TEXT BLOCK:
A resident shovels snow away from the entrance to his home in Union City, New Jersey, across the Hudson River from Midtown Manhattan, after the second-biggest winter storm in New York history, January 24, 2016. REUTERS/Rickey Rogers TPX IMAGES OF THE DAY - RTX23SDE

This is the photo that keeps coming up in the papers and the slide shows.  “A resident shovels snow from the entrance to his home in Union City, New Jersey, across the Hudson River from Midtown Manhattan, after the second-biggest winter storm in New York history, on January 24, 2016.”  That’s the caption, just in case you were wondering about the who, what, where, and when.  But that isn’t saying much.

Snowstorm photographs can’t avoid being stock images: whatever they are, you’ve seen them before.  This one is no exception, so novelty is not part of the appeal.  Nor is it a particularly striking photograph.  Whatever its features, I can think in every case of photos that displayed each one more directly: the undulations of white softness draping the furniture of the world, the gentle play of light and shadow on snow, the trees heavy with their winter foliage, the monster drifts, the daunting task of digging out. . . .  This photo has them all, but each quality is stacked up with the others, and they seem to subtract from one another rather than produce a cumulative effect.  So it really is an aftermath photo: emphasizing not the massive, magical inundation but instead the individuated labor of clearing a way back to the familiar routines of ordinary life.  And yet it is in its own way captivating.  Why?

The answer, I think, is that it provides a gentle reminder of just how good life can be.  Can be: not in every case.  That snowstorm will have caused car wrecks, heart attacks, and other bad news, and eventually we’ll be told how the costs for snow removal and lost business will run to the millions or billions.  But there is another story that won’t be told, except perhaps through this photograph.

If a snowstorm is your big problem this week, you’re doing fine.  If you have to shovel snow but can walk back into a warm brick brownstone where the heat is always on, where water always flows sure and clean at the turn of your hand, where you can look up and down the street and see everyone else having the same amenities. . . . . That is the good life.

COLLECTED DATA:
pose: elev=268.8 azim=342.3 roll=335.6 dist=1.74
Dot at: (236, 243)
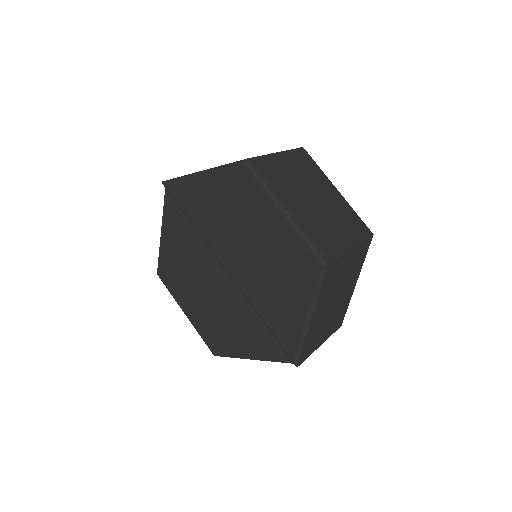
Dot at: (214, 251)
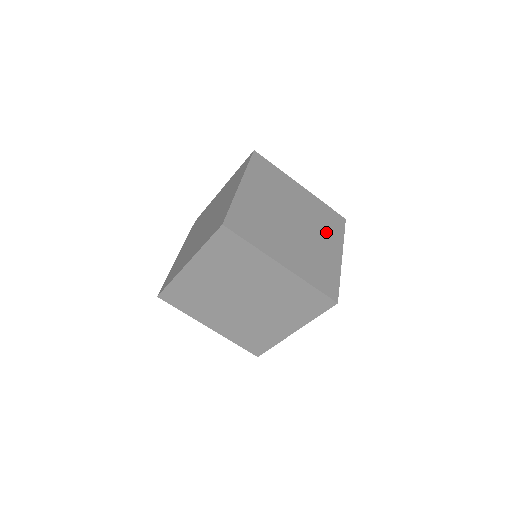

GOAL:
Answer from the snowstorm text:
(a) On what date does the caption place the scene?
(b) What kind of photo does the writer say it really is?
(c) In the final paragraph, into what kind of building can the person who shovels snow walk back?

COMPLETE OUTPUT:
(a) January 24, 2016.
(b) An aftermath photo.
(c) A warm brick brownstone where the heat is always on.